Friday, February 27, 2009 : Permalink

Bloomberg – Executives at buyout, venture-capital and hedge-fund firms will pay an estimated $24 billion more in taxes over nine years if President Barack Obama gets his way.

Obama’s 2010 budget proposal, released today, proposes raising taxes on the managers by treating carried interest, the portion of profits they take from successful investments, as ordinary income instead of capital gains. That change would boost the tax rate, starting in 2011, to 39.6 percent for most executives from the 15 percent they now pay.

The proposal applies to partnerships that receive a portion of the profits they make for their clients. It will likely reignite a debate begun in 2007 amid the biggest buyout boom in history, when firms including Blackstone Group LP and Och-Ziff Capital Management Group raised their profiles through public stock listings. While the House of Representatives approved the tax change that year, the measure wasn’t taken up by the Senate.

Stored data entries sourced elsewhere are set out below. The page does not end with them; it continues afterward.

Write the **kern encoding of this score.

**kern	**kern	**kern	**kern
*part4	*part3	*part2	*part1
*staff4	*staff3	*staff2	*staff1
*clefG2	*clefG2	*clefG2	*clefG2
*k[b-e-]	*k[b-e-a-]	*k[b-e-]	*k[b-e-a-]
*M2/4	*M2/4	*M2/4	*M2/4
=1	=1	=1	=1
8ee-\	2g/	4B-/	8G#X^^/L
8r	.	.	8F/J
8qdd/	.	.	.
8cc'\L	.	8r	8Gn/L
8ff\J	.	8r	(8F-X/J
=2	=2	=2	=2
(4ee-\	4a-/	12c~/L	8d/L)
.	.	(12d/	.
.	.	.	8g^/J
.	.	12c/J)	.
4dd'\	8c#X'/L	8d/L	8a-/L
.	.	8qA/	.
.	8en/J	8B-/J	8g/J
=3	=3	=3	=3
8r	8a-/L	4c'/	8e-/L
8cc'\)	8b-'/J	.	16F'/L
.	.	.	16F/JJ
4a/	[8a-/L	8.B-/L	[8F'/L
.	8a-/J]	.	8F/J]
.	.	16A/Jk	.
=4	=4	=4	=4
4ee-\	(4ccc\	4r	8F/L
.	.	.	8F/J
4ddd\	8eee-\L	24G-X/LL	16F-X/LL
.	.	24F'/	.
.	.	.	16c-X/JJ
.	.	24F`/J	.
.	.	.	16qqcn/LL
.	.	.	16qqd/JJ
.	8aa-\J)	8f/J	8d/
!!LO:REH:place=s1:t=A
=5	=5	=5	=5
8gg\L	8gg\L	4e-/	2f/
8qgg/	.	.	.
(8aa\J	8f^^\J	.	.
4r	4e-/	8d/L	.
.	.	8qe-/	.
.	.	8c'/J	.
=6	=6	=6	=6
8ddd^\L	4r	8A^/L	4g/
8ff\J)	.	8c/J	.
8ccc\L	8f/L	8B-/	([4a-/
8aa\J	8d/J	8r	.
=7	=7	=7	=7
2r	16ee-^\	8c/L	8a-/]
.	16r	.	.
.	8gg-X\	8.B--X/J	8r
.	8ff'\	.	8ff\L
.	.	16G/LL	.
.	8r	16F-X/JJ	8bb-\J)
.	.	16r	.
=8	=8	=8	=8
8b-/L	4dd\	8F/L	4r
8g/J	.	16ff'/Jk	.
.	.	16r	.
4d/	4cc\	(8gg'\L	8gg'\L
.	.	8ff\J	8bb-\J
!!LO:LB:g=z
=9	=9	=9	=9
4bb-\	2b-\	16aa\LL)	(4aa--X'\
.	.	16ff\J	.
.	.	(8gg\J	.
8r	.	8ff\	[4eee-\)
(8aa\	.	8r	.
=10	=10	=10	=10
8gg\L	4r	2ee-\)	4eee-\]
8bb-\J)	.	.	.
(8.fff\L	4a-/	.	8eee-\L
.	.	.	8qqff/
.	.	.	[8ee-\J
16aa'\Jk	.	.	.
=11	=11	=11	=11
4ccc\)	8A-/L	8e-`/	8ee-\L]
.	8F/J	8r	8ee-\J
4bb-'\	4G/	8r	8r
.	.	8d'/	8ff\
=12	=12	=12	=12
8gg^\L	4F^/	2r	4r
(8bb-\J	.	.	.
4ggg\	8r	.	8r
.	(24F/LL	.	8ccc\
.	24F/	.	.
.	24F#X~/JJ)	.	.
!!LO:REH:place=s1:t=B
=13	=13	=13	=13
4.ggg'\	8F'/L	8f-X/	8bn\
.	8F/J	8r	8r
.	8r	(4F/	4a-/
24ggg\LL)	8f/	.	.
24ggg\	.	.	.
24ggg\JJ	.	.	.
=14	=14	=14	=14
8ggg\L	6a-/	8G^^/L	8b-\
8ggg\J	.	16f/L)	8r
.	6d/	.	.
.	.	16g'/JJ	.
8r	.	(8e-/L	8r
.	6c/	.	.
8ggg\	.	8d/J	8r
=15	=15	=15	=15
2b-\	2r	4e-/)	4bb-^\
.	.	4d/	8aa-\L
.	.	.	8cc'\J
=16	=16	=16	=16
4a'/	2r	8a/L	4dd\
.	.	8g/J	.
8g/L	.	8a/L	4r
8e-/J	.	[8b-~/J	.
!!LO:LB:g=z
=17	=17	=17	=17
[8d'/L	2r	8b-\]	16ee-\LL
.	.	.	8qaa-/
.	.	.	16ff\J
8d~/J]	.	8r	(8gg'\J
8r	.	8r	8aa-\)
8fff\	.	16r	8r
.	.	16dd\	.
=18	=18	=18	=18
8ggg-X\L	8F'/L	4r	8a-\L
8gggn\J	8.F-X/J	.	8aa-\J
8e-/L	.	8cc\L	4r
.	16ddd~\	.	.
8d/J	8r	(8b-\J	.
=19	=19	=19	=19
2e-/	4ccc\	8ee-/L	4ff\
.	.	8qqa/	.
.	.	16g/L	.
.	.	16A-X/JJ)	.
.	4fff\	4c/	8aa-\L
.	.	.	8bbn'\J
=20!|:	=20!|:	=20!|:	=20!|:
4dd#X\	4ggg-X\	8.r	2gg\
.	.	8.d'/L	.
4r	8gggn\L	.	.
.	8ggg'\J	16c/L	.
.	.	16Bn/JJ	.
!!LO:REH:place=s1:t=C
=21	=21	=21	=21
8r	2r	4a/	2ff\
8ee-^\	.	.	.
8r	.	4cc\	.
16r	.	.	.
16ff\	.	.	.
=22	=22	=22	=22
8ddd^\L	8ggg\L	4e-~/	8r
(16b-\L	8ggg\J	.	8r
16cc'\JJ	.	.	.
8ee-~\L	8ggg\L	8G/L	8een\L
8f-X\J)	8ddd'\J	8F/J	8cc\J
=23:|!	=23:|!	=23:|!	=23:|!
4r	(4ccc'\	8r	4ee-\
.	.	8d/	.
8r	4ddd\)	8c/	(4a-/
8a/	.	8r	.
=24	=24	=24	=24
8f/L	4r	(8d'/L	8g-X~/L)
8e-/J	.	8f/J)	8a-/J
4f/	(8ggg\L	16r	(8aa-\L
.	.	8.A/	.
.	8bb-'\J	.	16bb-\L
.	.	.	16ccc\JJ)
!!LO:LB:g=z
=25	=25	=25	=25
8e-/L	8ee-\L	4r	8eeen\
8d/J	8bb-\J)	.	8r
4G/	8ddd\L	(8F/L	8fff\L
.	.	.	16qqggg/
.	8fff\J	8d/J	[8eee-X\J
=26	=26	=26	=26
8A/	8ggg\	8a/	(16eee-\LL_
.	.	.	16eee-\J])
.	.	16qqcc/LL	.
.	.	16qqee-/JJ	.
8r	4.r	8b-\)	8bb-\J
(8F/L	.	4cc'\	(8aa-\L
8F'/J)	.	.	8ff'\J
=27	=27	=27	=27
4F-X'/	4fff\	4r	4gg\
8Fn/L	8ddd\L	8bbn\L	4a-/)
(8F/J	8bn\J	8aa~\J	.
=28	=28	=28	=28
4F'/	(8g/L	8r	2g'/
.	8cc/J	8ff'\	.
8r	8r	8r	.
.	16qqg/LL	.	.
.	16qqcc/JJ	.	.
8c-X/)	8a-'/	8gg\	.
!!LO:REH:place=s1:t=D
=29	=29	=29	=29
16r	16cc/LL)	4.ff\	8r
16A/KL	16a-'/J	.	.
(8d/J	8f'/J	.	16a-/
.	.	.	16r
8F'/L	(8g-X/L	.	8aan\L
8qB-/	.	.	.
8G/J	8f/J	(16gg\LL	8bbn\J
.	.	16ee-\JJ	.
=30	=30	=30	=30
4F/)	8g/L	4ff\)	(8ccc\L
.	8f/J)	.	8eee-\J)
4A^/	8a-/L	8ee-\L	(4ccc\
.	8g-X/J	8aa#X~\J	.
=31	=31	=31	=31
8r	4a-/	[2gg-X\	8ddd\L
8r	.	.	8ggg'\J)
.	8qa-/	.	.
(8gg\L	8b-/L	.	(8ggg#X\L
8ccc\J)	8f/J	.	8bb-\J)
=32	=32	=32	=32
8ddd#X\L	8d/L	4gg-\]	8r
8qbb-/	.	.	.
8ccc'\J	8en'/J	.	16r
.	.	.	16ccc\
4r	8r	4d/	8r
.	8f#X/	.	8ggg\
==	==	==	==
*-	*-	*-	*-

“Obama and his team are up for a fight here,” said George Teixeira, a managing director with accounting firm RSM McGladrey in New York. “They’re missing key components of what these industries do.”

The change could hurt funds’ abilities to hire and retain managers, Teixeira said. The majority of pay at hedge funds and private-equity firms is drawn from their share of clients’ profits, typically 20 percent of the gains.

“If they have an incentive to give, they can keep their talent,” he said. “If that’s not there, it’s going to be tough to keep people.”